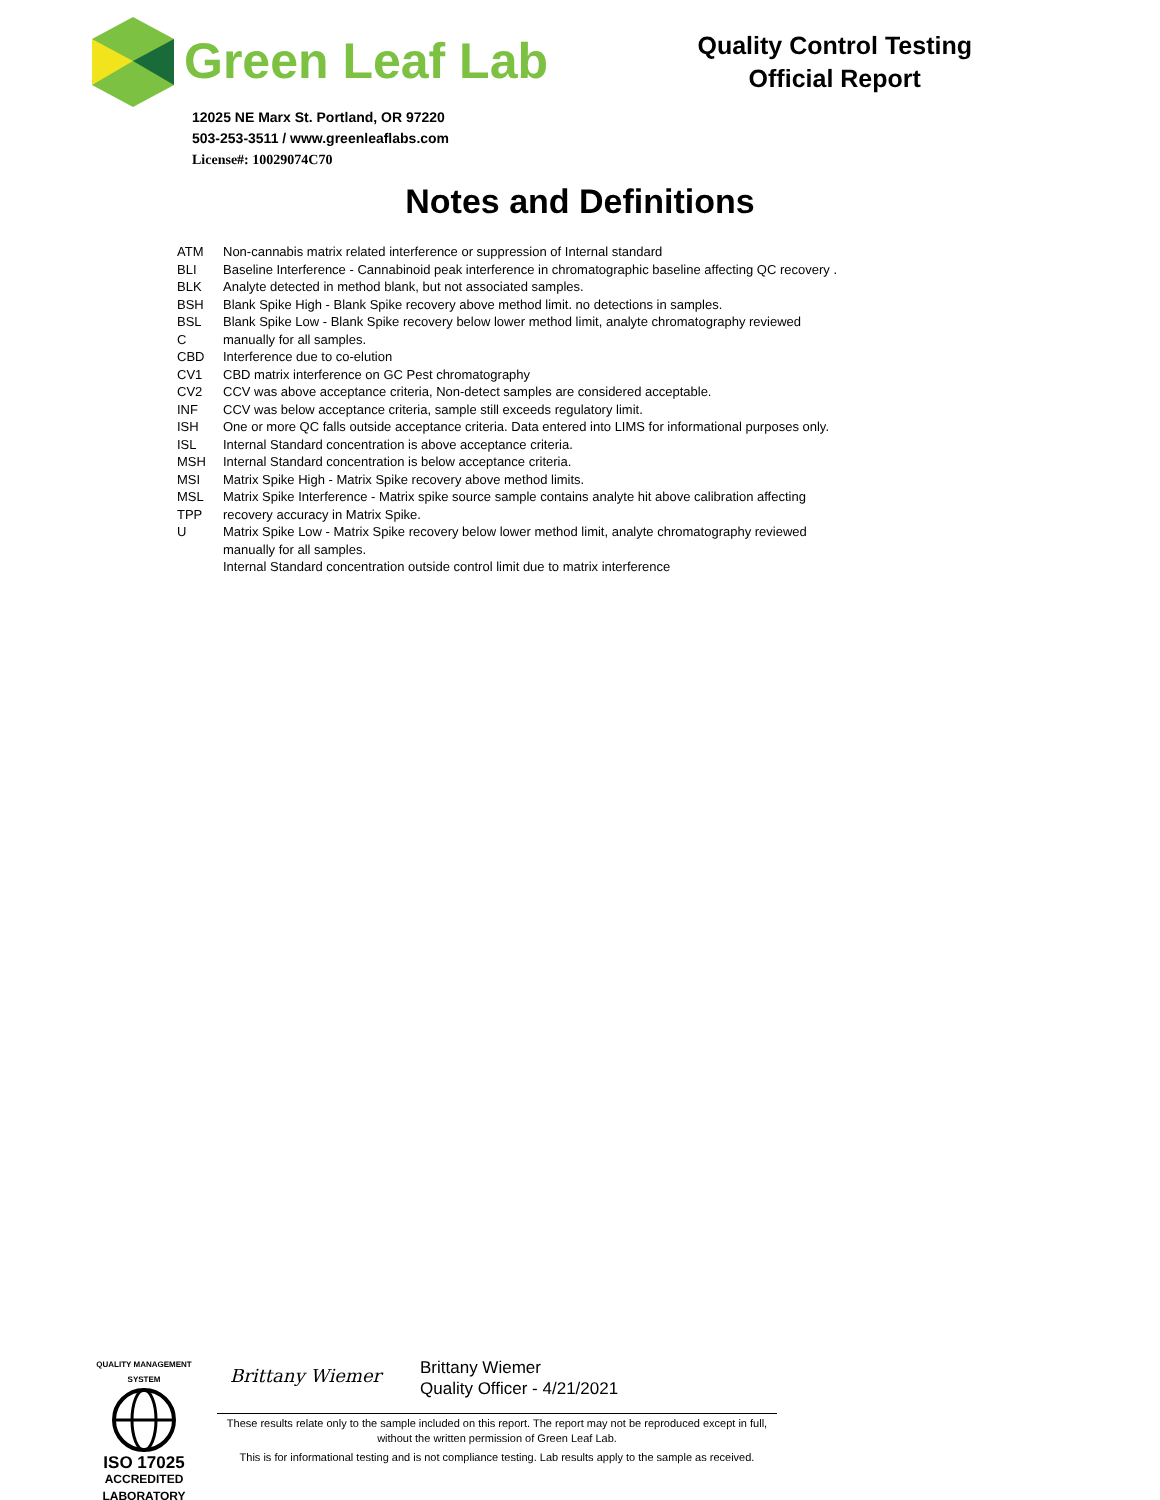Green Leaf Lab
12025 NE Marx St. Portland, OR 97220
503-253-3511 / www.greenleaflabs.com
License#: 10029074C70
Quality Control Testing
Official Report
Notes and Definitions
ATM
BLI
BLK
BSH
BSL
C
CBD
CV1
CV2
INF
ISH
ISL
MSH
MSI
MSL
TPP
U
Non-cannabis matrix related interference or suppression of Internal standard
Baseline Interference - Cannabinoid peak interference in chromatographic baseline affecting QC recovery .
Analyte detected in method blank, but not associated samples.
Blank Spike High - Blank Spike recovery above method limit. no detections in samples.
Blank Spike Low - Blank Spike recovery below lower method limit, analyte chromatography reviewed
manually for all samples.
Interference due to co-elution
CBD matrix interference on GC Pest chromatography
CCV was above acceptance criteria, Non-detect samples are considered acceptable.
CCV was below acceptance criteria, sample still exceeds regulatory limit.
One or more QC falls outside acceptance criteria. Data entered into LIMS for informational purposes only.
Internal Standard concentration is above acceptance criteria.
Internal Standard concentration is below acceptance criteria.
Matrix Spike High - Matrix Spike recovery above method limits.
Matrix Spike Interference - Matrix spike source sample contains analyte hit above calibration affecting
recovery accuracy in Matrix Spike.
Matrix Spike Low - Matrix Spike recovery below lower method limit, analyte chromatography reviewed
manually for all samples.
Internal Standard concentration outside control limit due to matrix interference
QUALITY MANAGEMENT SYSTEM
ISO 17025
ACCREDITED
LABORATORY
Brittany Wiemer
Brittany Wiemer
Quality Officer - 4/21/2021
These results relate only to the sample included on this report. The report may not be reproduced except in full, without the written permission of Green Leaf Lab.
This is for informational testing and is not compliance testing. Lab results apply to the sample as received.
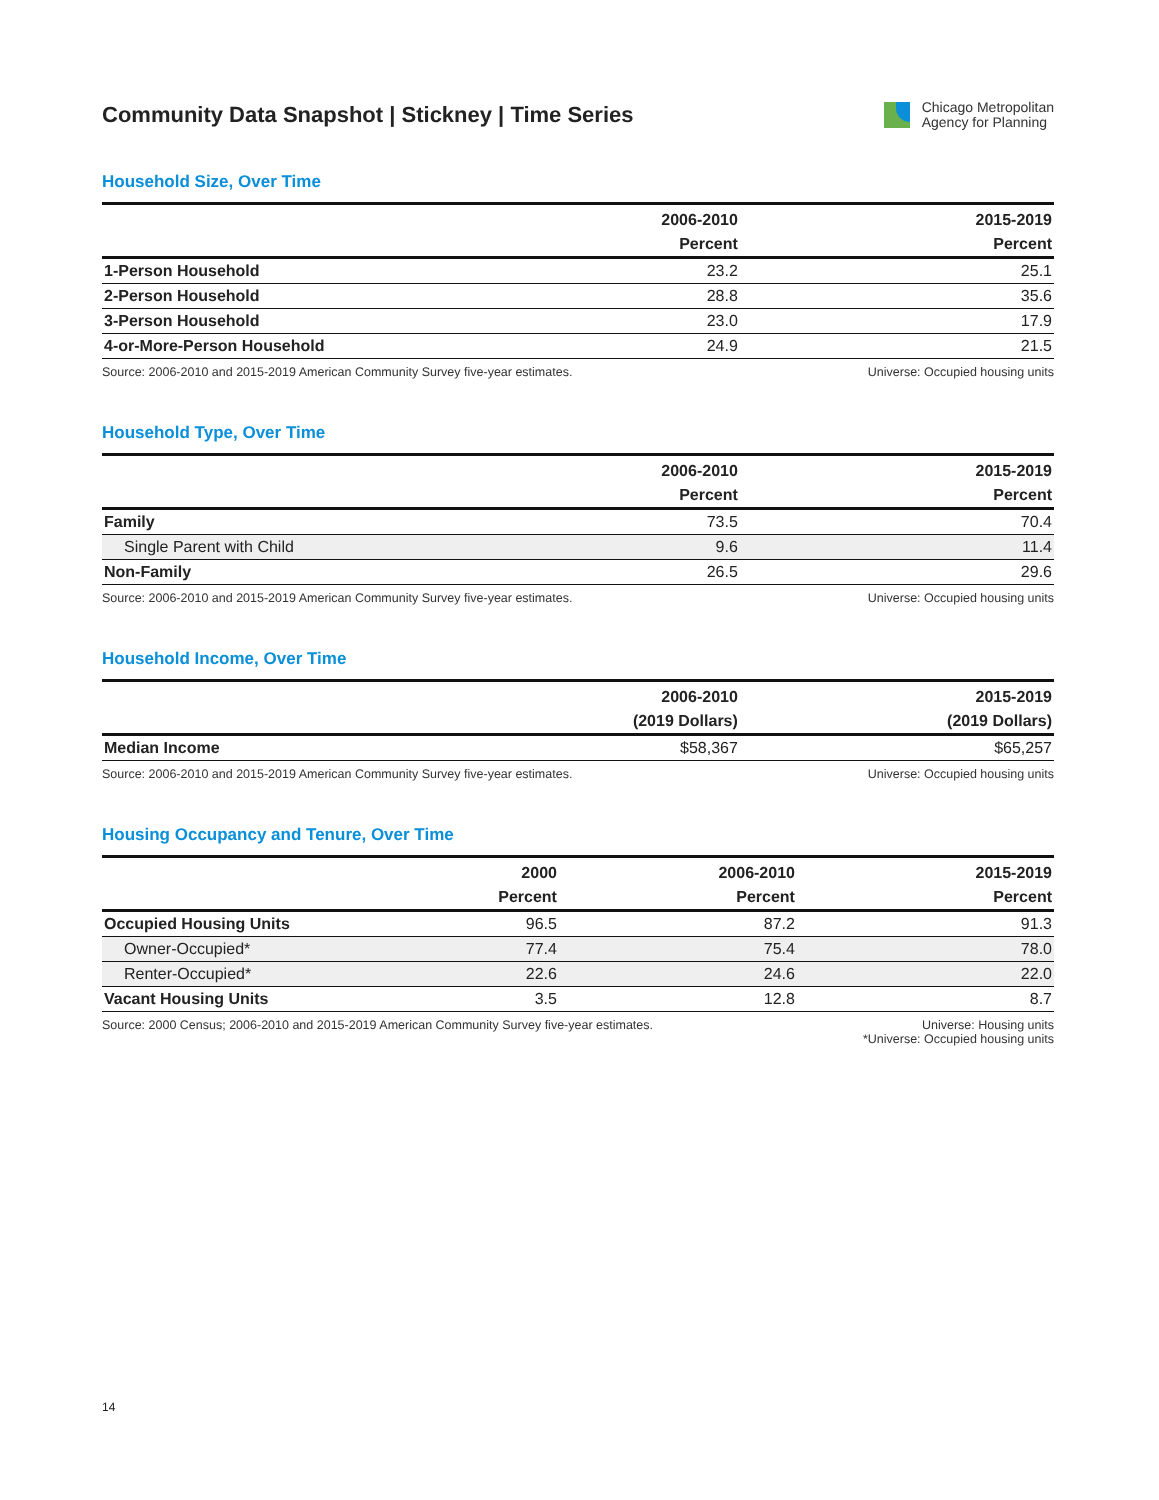Community Data Snapshot | Stickney | Time Series
Chicago Metropolitan
Agency for Planning
Household Size, Over Time
| | 2006-2010 | 2015-2019 |
| --- | --- | --- |
| | Percent | Percent |
| 1-Person Household | 23.2 | 25.1 |
| 2-Person Household | 28.8 | 35.6 |
| 3-Person Household | 23.0 | 17.9 |
| 4-or-More-Person Household | 24.9 | 21.5 |
Source: 2006-2010 and 2015-2019 American Community Survey five-year estimates. Universe: Occupied housing units
Household Type, Over Time
| | 2006-2010 | 2015-2019 |
| --- | --- | --- |
| | Percent | Percent |
| Family | 73.5 | 70.4 |
| Single Parent with Child | 9.6 | 11.4 |
| Non-Family | 26.5 | 29.6 |
Source: 2006-2010 and 2015-2019 American Community Survey five-year estimates. Universe: Occupied housing units
Household Income, Over Time
| | 2006-2010 | 2015-2019 |
| --- | --- | --- |
| | (2019 Dollars) | (2019 Dollars) |
| Median Income | $58,367 | $65,257 |
Source: 2006-2010 and 2015-2019 American Community Survey five-year estimates. Universe: Occupied housing units
Housing Occupancy and Tenure, Over Time
| | 2000 | 2006-2010 | 2015-2019 |
| --- | --- | --- | --- |
| | Percent | Percent | Percent |
| Occupied Housing Units | 96.5 | 87.2 | 91.3 |
| Owner-Occupied* | 77.4 | 75.4 | 78.0 |
| Renter-Occupied* | 22.6 | 24.6 | 22.0 |
| Vacant Housing Units | 3.5 | 12.8 | 8.7 |
Source: 2000 Census; 2006-2010 and 2015-2019 American Community Survey five-year estimates. Universe: Housing units
*Universe: Occupied housing units
14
######
*ASSIGNMENT*:
Report each line in the entries where the string "Internal" occurs.

*COMPLETED TASK*:
Non-cannabis matrix related interference or suppression of Internal standard
Internal Standard concentration is above acceptance criteria.
Internal Standard concentration is below acceptance criteria.
Internal Standard concentration outside control limit due to matrix interference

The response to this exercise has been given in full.